Satya is a 2017 Indian Bhojpuri action-romance-drama film directed by Sujeet Kumar Singh and produced by Gajanand Chauhan and Radhe Shyam Lohar. The film features Pawan Singh and Akshara Singh in lead roles while Daya Shankar Pandey, Annu Upadhayay, Bipin Singh, Umesh Singh, Lota Tiwary, Nidhi jhaa and Amrapali Dubey portray pivotal roles.
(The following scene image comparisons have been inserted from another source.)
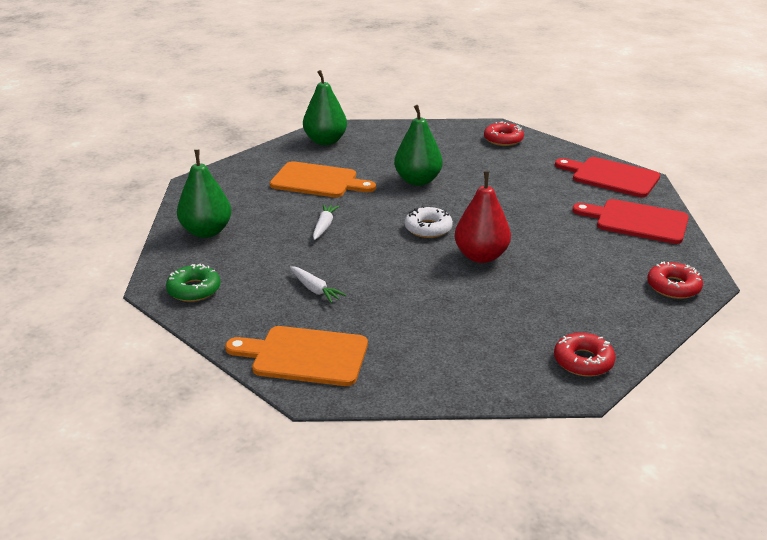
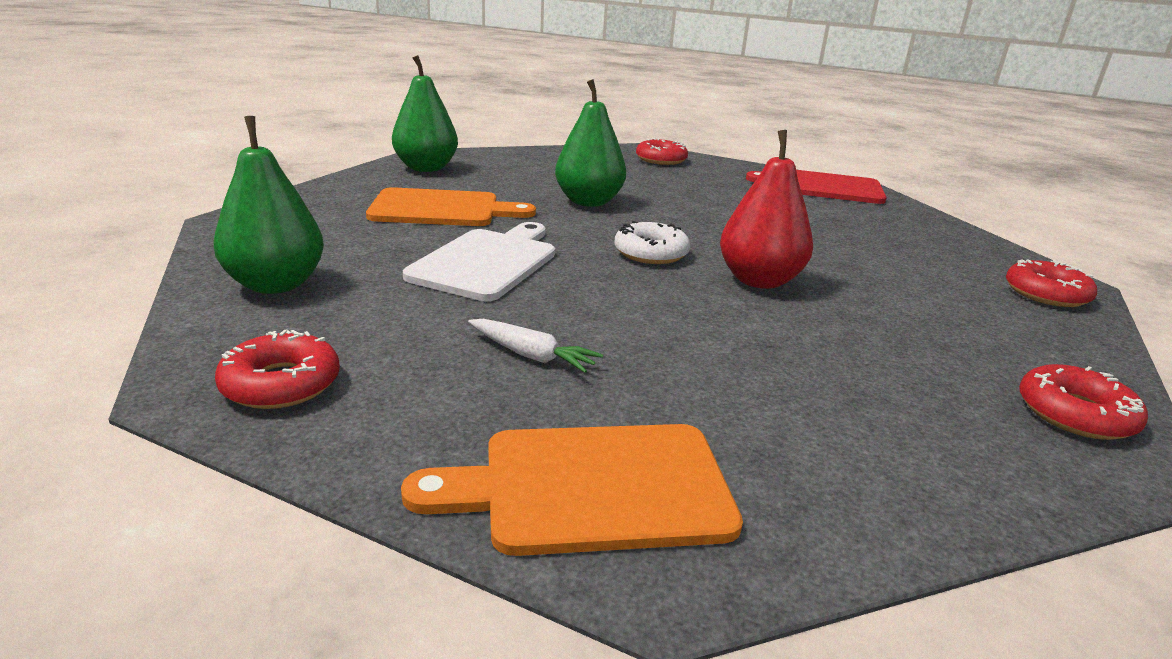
camera: 20 degrees left, 5 degrees down
green donut [166,264,221,302] -> red donut [215,329,340,409]
white carrot [313,204,339,240] -> white cutting board [403,222,555,301]
red cutting board [573,199,689,244] -> none

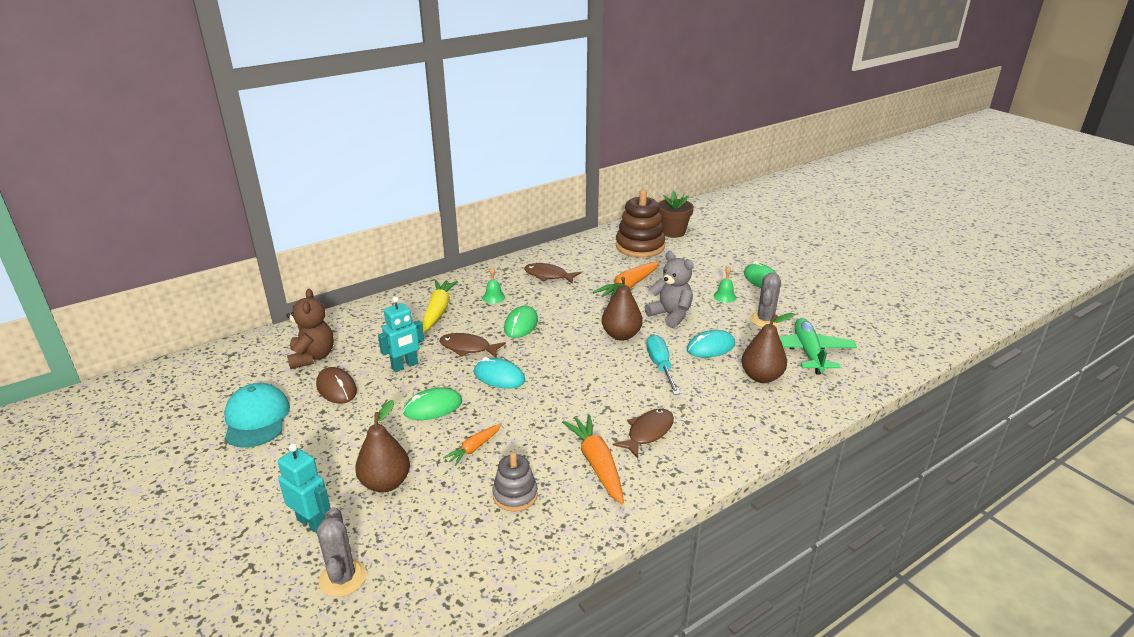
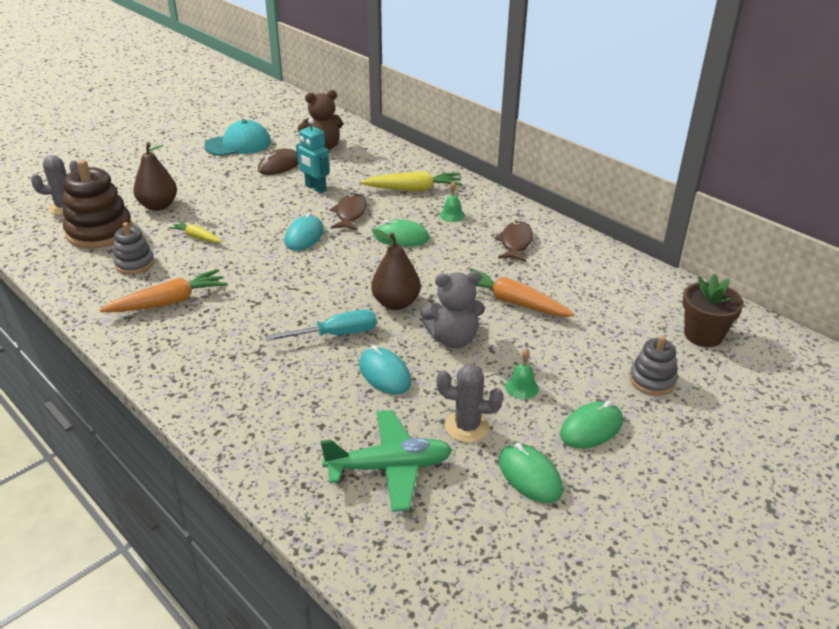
camera: 80 degrees right, 5 degrees up
turquoise robot [278,444,331,533] -> none
green mouse [403,387,462,420] -> green mouse moved to [499,443,563,503]
orange carrot [443,424,501,466] -> yellow carrot [168,221,222,243]
brown fish [613,409,674,458] -> none
brown stacking toy [616,190,666,258] -> brown stacking toy moved to [63,159,133,249]
grey teddy bear [644,251,694,328] -> grey teddy bear turned 45 degrees clockwise [421,271,485,348]
brown pear [741,313,794,383] -> none
none -> grey stacking toy [629,336,678,396]

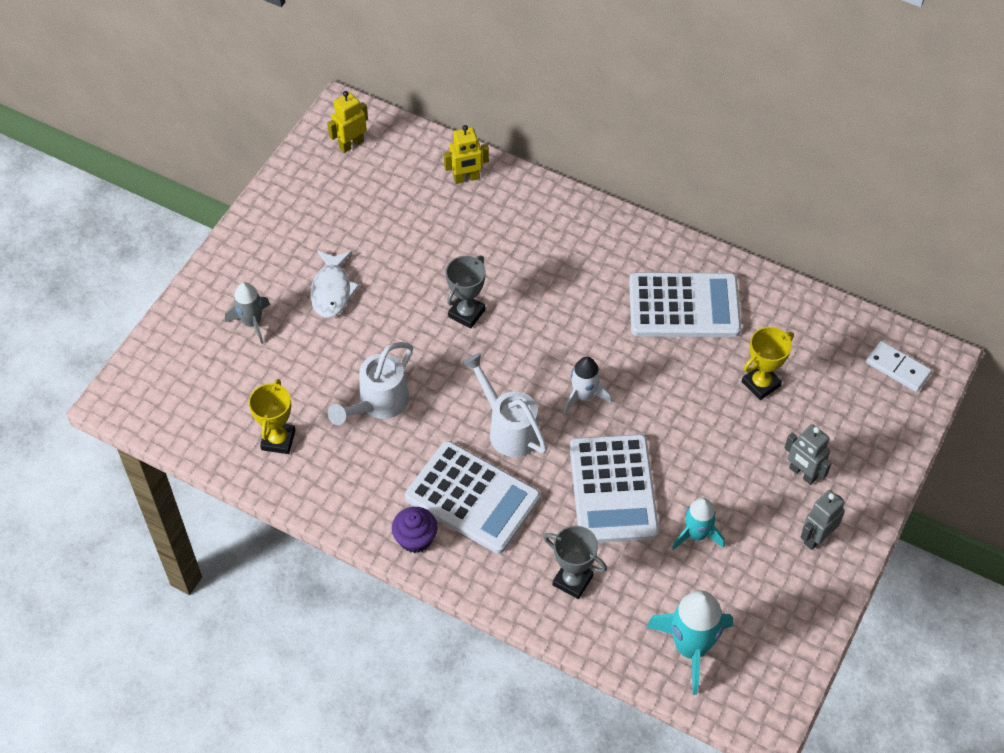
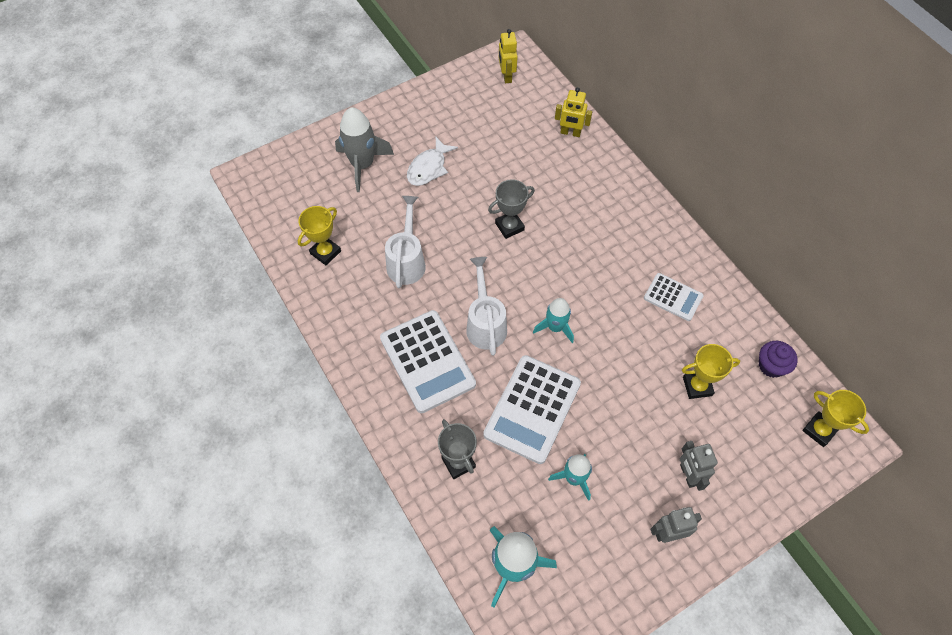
camera: 30 degrees right, 5 degrees up
grey rocket [225,282,270,344] -> grey rocket [335,107,394,192], size x1.60
yellow robot [327,91,368,153] -> yellow robot turned 90 degrees counterclockwise [499,29,518,83]
white watering can [328,342,413,425] -> white watering can turned 120 degrees clockwise [385,196,426,288]
purple cupcake [392,507,438,553] -> purple cupcake moved to [759,341,798,378]
white rocket [564,357,612,414] -> turquoise rocket [533,298,574,343]
white calculator [629,272,741,337] -> white calculator [644,273,704,321], size x0.56
white domino [866,341,932,392] -> yellow trophy [802,390,869,447]

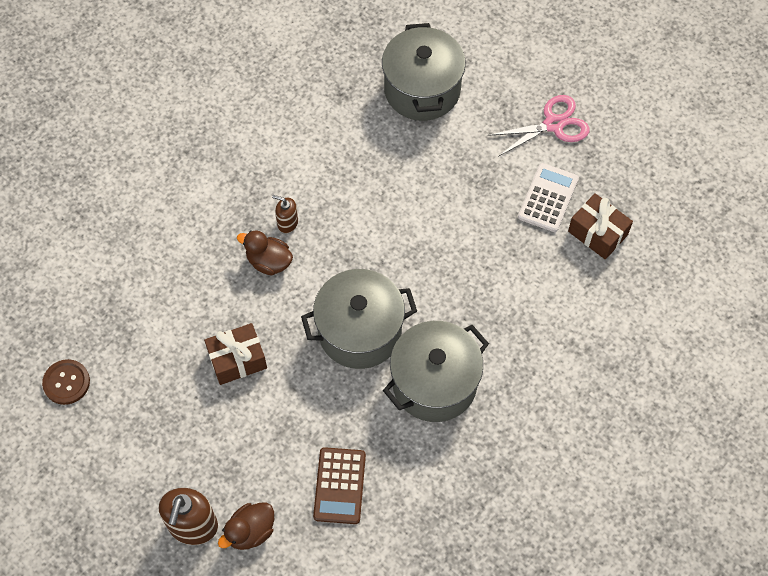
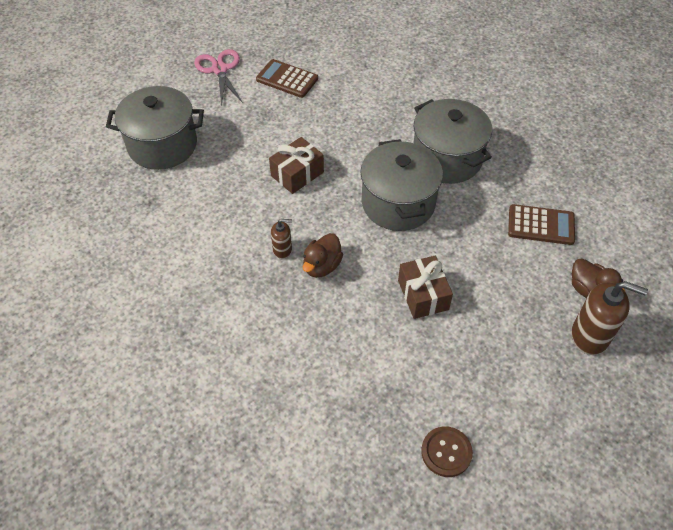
camera: 85 degrees left, 10 degrees down
brown soap dispenser [272,195,298,233] -> brown soap dispenser turned 120 degrees counterclockwise [271,219,292,259]
white calculator [518,163,579,232] -> brown calculator [256,59,318,98]
brown gift [568,193,633,260] -> brown gift moved to [269,137,324,194]

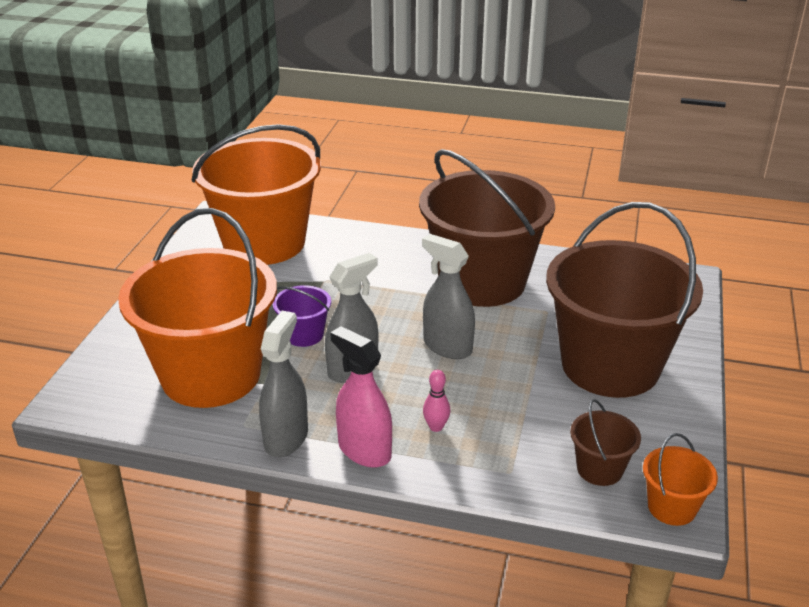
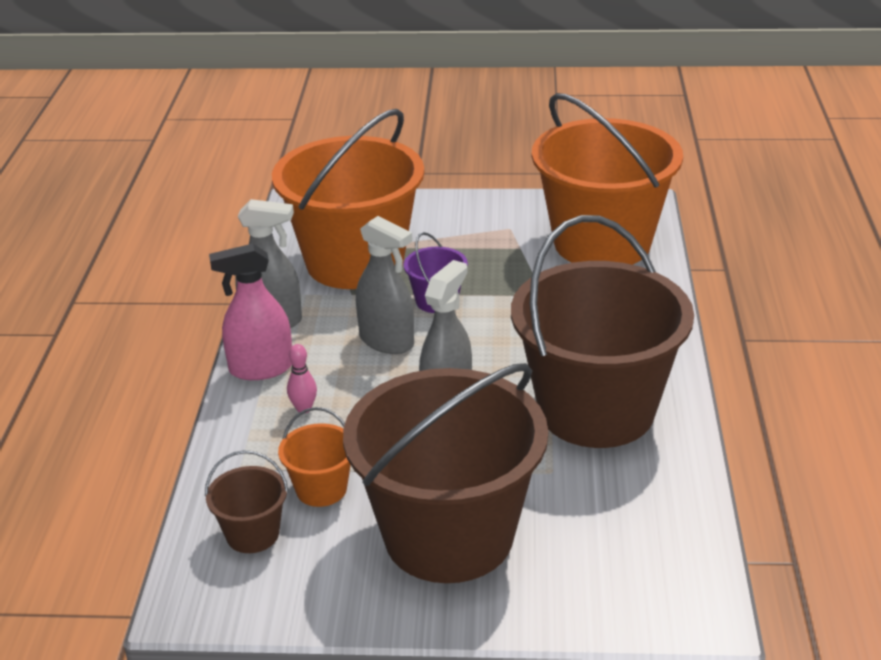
camera: 80 degrees right, 0 degrees up
pink spray bottle [330,326,392,468] -> pink spray bottle turned 135 degrees counterclockwise [209,244,292,380]
orange bucket [643,433,718,526] -> orange bucket moved to [278,407,351,507]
The soundtrack and film score were composed by Chhote Naveen.

Cast
Pawan Singh - Satya
Akshra Singh - Sapna
Daya Shankar Pandey - Tabrez Ansari
Annu Upadhayay - Muskan
Bipin Singh - Lalan Tiwary
Umesh Singh - Chhottan Tiwary
Lota Tiwary
Brijesh Tripathi - Satya's father
Nidhi Jha - special appearance in song Luliya Mangele
Amrapali Dubey - special appearance in song Rate Diya Buta Ke

Soundtrack

The soundtrack for Satya was composed by Chhote Baba with lyrics penned by Vinay Bihari, Manoj Matalbi, Sumit Singh Chandravanshi, Vibhaker Pandey, Arun Bihari and Vinay Nirmal. The soundtrack included an unusually large number of songs at 6. It was produced under the Wave Music. The soundtrack was very successful upon release, becoming one of the top viewed Bhojpuri music videos on YouTube with over 6 million views.